コロナワクチン3回目接種 茨城県北初の大規模会場開設 常陸太田

新型コロナワクチンの3回目接種を受ける住民=常陸太田市中城町
新型コロナワクチンの3回目接種を受ける住民=常陸太田市中城町
■早期実施へてこ入れ

茨城県北地域で初となる新型コロナウイルスワクチンの県の大規模接種会場が26日、常陸太田市中城町の市民交流センターに臨時開設され、県北6市町に住む65歳以上の住民への3回目接種を始めた。県内の新規感染者数は下げ止まりが続き、死者は過去最多の水準を更新。高齢者の接種が伸び悩んでいるとして県や市町村はてこ入れを図る。

臨時開設は24日に急きょ決定。県看護協会や市町村の協力も得て2日間の突貫工事で開設した。26~28日と3月5、6日の計5日間開き、1日最大400人に対応。モデルナ製ワクチンを使う。

初日の接種は午前10時半すぎに始まり、住民は医師の問診後、三つあるブースに分かれて接種を受けた。同市天下野町の茅根始さん(87)は1週間後だった予約を大規模接種に切り替えたといい、「高齢だし早い方が良いと思った。これで一安心」。

県によると、初日は同市や日立市民ら約300人が接種。27日以降も市町村によっては予約に空きがある状況で、居住市町村を通じた予約と早期接種を呼び掛けている。

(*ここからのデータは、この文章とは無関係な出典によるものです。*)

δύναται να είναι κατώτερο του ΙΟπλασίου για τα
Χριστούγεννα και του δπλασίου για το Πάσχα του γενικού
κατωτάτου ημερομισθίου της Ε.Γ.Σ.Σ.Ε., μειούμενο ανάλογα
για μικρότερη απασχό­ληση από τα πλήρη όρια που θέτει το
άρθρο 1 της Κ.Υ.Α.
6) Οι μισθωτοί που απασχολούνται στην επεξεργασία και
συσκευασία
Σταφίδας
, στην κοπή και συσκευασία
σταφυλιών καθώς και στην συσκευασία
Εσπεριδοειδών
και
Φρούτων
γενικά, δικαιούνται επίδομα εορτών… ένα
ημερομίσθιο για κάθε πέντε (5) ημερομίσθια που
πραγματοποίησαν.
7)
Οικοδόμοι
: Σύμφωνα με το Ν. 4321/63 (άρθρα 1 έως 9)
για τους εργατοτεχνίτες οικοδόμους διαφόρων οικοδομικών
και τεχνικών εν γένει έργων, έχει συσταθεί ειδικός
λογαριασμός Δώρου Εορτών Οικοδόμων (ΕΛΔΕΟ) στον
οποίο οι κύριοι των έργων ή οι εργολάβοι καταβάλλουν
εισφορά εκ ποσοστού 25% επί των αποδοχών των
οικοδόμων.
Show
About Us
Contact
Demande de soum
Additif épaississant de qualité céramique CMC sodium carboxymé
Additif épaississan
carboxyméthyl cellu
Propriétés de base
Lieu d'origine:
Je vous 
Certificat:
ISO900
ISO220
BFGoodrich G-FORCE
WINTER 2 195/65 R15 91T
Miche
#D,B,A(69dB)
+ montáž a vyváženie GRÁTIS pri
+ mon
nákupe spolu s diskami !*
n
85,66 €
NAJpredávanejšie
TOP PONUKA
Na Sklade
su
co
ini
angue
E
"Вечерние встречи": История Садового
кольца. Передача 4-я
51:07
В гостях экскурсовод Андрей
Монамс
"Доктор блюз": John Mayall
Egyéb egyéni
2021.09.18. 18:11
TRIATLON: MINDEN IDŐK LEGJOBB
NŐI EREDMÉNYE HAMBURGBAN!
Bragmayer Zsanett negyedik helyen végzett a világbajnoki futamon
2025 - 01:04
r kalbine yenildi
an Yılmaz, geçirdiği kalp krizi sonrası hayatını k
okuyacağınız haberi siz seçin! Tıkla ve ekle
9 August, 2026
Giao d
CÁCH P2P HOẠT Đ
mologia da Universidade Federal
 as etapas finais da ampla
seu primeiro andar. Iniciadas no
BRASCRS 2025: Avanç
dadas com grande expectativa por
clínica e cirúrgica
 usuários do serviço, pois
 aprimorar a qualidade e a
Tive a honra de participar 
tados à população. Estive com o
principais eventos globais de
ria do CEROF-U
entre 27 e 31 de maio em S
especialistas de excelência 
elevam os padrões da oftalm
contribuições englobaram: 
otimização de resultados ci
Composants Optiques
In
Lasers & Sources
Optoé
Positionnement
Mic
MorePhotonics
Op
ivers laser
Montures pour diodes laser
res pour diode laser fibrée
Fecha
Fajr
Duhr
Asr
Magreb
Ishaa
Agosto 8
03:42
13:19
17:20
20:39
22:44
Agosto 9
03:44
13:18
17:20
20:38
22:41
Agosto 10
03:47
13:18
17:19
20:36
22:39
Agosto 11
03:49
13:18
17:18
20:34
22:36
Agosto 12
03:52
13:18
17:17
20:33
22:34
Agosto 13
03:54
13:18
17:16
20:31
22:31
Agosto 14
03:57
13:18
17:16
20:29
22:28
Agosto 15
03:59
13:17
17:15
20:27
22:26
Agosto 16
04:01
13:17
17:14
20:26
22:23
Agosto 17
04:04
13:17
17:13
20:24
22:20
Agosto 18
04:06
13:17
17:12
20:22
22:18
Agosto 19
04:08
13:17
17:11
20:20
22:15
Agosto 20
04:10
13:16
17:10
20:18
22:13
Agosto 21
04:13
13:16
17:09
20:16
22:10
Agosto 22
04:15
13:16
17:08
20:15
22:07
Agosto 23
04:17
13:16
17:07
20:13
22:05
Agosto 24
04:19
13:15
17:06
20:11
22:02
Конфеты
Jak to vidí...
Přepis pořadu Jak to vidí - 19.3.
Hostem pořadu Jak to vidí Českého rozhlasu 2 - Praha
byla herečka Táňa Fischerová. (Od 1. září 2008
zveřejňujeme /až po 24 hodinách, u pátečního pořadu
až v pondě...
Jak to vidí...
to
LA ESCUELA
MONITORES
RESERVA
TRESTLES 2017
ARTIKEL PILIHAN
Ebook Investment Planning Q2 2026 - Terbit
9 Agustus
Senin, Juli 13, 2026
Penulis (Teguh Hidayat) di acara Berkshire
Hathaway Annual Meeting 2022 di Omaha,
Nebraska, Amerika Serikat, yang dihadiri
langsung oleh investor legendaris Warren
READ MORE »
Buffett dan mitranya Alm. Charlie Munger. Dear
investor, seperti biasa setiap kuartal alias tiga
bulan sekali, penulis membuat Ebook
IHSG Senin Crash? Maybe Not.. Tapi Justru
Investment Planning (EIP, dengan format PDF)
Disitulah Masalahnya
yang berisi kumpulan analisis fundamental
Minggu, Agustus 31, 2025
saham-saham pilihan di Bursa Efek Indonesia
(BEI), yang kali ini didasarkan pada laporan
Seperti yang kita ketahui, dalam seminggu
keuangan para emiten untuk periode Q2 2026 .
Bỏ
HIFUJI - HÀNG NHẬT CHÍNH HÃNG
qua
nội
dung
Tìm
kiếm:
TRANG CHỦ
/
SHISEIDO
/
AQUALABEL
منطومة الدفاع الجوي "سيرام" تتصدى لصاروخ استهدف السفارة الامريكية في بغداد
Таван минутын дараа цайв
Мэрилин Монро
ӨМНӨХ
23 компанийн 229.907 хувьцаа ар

2回目から6カ月が過ぎた県内高齢者の3回目接種率は、24日時点で65%にとどまる。ファイザー製ワクチンを待つ人が多いことや、モデルナ製を扱う医療機関の不足などが背景にあるという。今月に入り県内では新型コロナの死者が高齢者を中心に57人(26日時点)報告され、月別で過去最多に上る。感染拡大と死者の増加に歯止めをかけるため、県は水戸、牛久、つくば、古河、神栖の5市に開設している大規模会場も28日は臨時で運営。接種率が低調な20市町村を対象に「高齢者特別枠」を設け、最大約3千人を受け入れる。